Part II left me with the same feeling of sad cynicism that Part I did. Having seen the defensive and compassionless way people react to seeing the suffering of others, in so many recent incidents with video evidence, makes it so hard for me to buy the central premise that the testimonials of the Sanctuary residents (and their slaughter by the soldiers) would inspire a global change. But good on the DS9 writers for trying to tackle a serious issue.
posted by oh yeah! at 12:32 PM on November 10, 2015 [4 favorites]

It's definitely preachy, but that's not inherently a bad thing and they really pull it off well here.

I did think it was cruel to tease Sisko explaining why he looks (and to them, I suppose, has always looked) exactly like a folk hero from 350 years ago to Starfleet but not to actually show it. I also hope that whatever the equivalent of a ship's counselor is for the station has some space in their schedule for several sessions, because I can't imagine that getting to be one of your heroes in the actual historical record as it played out in the timeline you're in now is particularly good for one, psychologically. Especially since I don't know that I would say that humility is particularly one of Sisko's virtues.
posted by Copronymus at 10:17 PM on November 1, 2016 [1 favorite]

FWIW, “Chillingly Predictive,” says the hed, posted in August 2019. It’s June, 2020, and this week has seen the largest outbreak of police violence in the US since the 1960s.
posted by mwhybark at 10:27 PM on May 31, 2020 [6 favorites]

Greetings from the 2020s!

This was, uh... a little on the nose. Creeping fascism? San Francisco torn apart by skyrocketing inequality and a housing shortage? Oblivious tech executives who think their intentions are good? Ha! Fiction, am I right?

Using the depression-era NYC tenement backlot for the sets sure was a choice that the producers made here.

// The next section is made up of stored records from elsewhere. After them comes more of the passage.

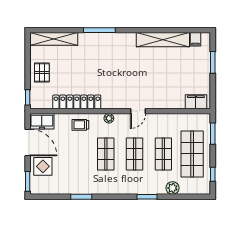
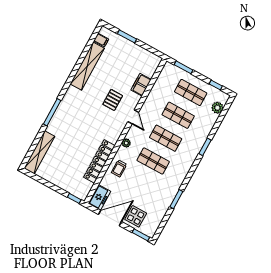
pallet: (42, 73) -> (113, 100), moved, turned 90
filing cabinet: (196, 102) -> (141, 85), moved
shop shelf: (192, 154) -> (191, 92), width x0.70, depth x0.74
plant: (173, 188) -> (217, 108), moved

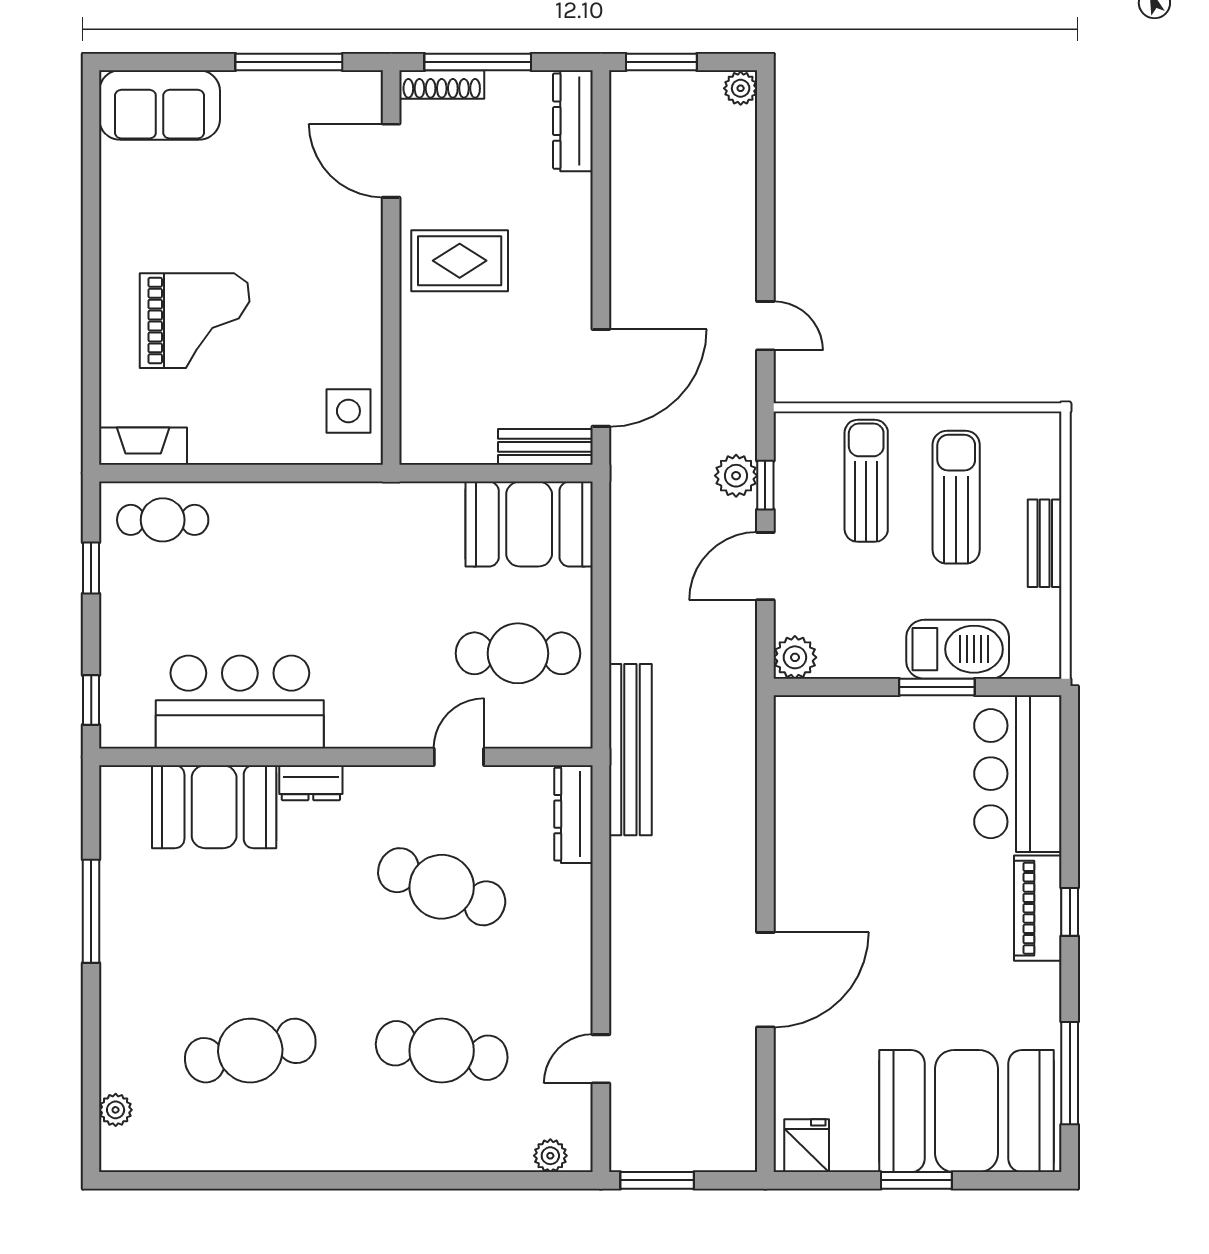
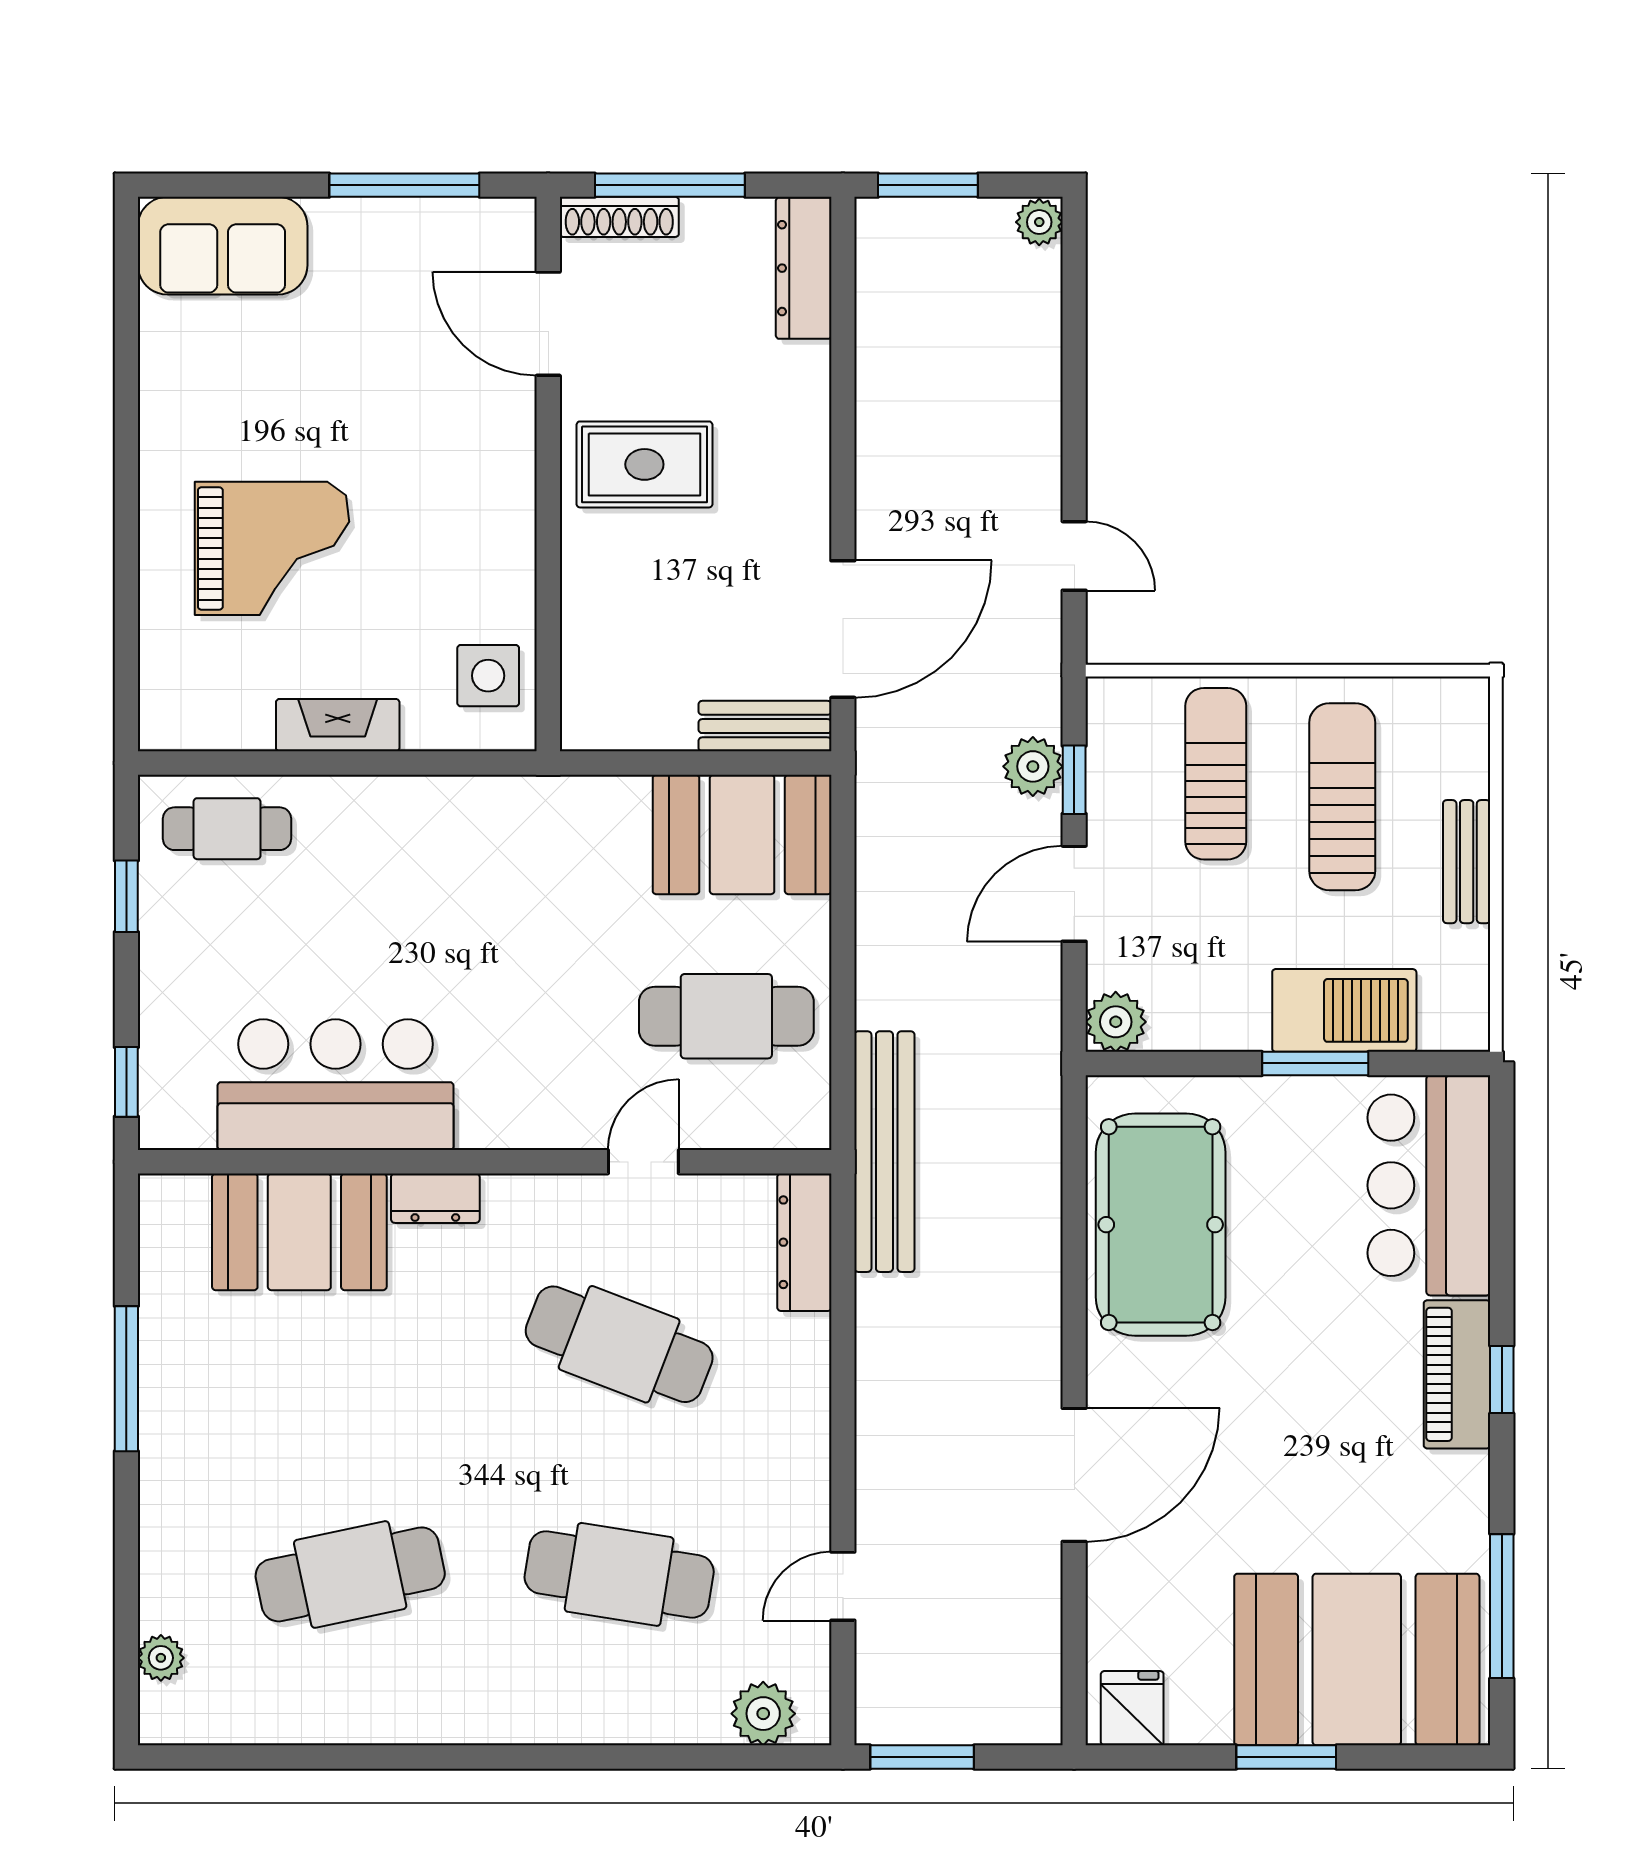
fireplace: (143, 446) -> (338, 725), moved
pool table: (827, 802) -> (1161, 1225), added
plant: (550, 1156) -> (763, 1714), width x1.38, depth x1.38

Apart from being an otherwise excellent episode, I kept being pulled out of the moment by the sets, costumes, and acting direction that all seemed to want this episode to be set in 1930s New York.

Things that worked well: We got to see a lot of unusual pairings - Sisko and Bashir are a good enough pairing that I’m surprised we haven’t seen it much before. Dax on her own fell somewhat flat, but it’s honestly still one of the better Dax plots so far. Also, the glimpses we get of Kira and O’Brien fumbling their way through time-travel were delightful, and I sincerely hope that we get to see more scenes featuring the two of them together. It was also good to see Quark and Odo take the back seat for an episode, given how many recent episodes seem to have revolved around them.

Did Sisko ever get to visit his sister in Portland?
posted by schmod at 4:17 PM on February 12, 2021

The, like, super depressing thing watching this in 2021 is knowing that, sure, they broadcast their stories out of the sanctuary area, but in a huge chunk of Americans would just go "lol poors, they just need to work harder".

posted by Kyol at 5:33 PM on August 15, 2021 [3 favorites]

Dax on her own fell somewhat flat, but it’s honestly still one of the better Dax plots so far.

It helps that this is one of the rare earlier Dax plots that doesn't pivot on the fact that she's a Trill. Instead, in this environment she reads as an attractive white woman, which sets her on a markedly different trajectory than Sisko and Bashir when they're found, a pointed choice that I'm certain was intentional. Of course, it's Dax, and she knows how to play that hand to help her compatriots, but it's a good bit of social commentary that also allows Dax to play character notes beyond "hey did you know I'm a member of a joined species?"